■ **Work item**:
Find each line in the items below that contains the word "American", and copy those lines out.

Records from a data source:

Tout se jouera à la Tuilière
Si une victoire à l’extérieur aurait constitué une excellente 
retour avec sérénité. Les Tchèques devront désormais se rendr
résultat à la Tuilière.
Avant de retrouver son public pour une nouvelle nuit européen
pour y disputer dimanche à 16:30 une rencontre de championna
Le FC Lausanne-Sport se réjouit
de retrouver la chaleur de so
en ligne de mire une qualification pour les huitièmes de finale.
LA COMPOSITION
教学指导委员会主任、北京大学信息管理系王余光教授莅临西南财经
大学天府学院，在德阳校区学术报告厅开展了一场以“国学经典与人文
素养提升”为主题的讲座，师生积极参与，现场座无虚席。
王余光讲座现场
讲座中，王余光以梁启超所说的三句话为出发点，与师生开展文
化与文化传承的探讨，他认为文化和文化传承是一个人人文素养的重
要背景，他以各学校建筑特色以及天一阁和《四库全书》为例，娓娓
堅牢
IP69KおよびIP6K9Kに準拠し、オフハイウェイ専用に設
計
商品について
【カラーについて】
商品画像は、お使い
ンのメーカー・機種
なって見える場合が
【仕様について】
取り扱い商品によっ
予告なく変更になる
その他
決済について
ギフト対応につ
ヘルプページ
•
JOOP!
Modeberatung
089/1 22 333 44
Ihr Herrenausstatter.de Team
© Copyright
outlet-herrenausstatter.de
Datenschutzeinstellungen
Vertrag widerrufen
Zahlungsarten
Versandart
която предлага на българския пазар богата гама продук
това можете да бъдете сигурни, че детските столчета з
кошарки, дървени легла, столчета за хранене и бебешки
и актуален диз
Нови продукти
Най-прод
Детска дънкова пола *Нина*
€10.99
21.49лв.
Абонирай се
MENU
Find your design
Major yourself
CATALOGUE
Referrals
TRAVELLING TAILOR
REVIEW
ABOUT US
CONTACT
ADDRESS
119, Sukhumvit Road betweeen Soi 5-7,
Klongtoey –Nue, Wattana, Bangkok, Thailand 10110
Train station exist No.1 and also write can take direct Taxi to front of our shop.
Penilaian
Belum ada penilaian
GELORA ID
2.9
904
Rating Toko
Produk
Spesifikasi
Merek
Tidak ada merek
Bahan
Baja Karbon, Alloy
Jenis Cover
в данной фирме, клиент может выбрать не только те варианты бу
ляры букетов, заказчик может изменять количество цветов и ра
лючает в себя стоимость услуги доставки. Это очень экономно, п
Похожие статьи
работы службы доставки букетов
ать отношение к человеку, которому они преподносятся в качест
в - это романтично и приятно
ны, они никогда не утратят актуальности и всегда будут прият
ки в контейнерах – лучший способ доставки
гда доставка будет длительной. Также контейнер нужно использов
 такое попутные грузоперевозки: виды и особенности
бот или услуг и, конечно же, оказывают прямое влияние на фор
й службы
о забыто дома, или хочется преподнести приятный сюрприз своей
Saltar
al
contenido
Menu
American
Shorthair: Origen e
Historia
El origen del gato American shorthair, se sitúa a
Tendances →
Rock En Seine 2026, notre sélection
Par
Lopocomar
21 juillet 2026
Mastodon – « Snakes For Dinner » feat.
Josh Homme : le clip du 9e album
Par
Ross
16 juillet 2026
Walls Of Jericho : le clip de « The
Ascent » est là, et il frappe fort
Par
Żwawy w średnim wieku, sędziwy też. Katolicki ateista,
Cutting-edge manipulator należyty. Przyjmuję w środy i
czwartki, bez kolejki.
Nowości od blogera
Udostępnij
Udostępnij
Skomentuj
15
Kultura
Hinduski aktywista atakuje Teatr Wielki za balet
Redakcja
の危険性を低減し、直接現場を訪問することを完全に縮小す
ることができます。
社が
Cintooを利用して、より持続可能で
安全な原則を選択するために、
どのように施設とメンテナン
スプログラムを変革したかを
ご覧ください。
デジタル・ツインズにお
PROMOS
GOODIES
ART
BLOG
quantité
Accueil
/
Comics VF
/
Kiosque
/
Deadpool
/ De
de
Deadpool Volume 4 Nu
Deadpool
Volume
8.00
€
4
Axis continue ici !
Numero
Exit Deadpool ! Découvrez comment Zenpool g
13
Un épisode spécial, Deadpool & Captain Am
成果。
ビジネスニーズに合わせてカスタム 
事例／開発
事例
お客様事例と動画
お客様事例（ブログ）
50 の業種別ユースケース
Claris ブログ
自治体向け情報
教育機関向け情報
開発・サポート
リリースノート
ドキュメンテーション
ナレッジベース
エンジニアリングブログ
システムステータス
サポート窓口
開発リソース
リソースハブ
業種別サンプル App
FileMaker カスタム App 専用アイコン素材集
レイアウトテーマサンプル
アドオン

■ **Written solution**:
American
El origen del gato American shorthair, se sitúa a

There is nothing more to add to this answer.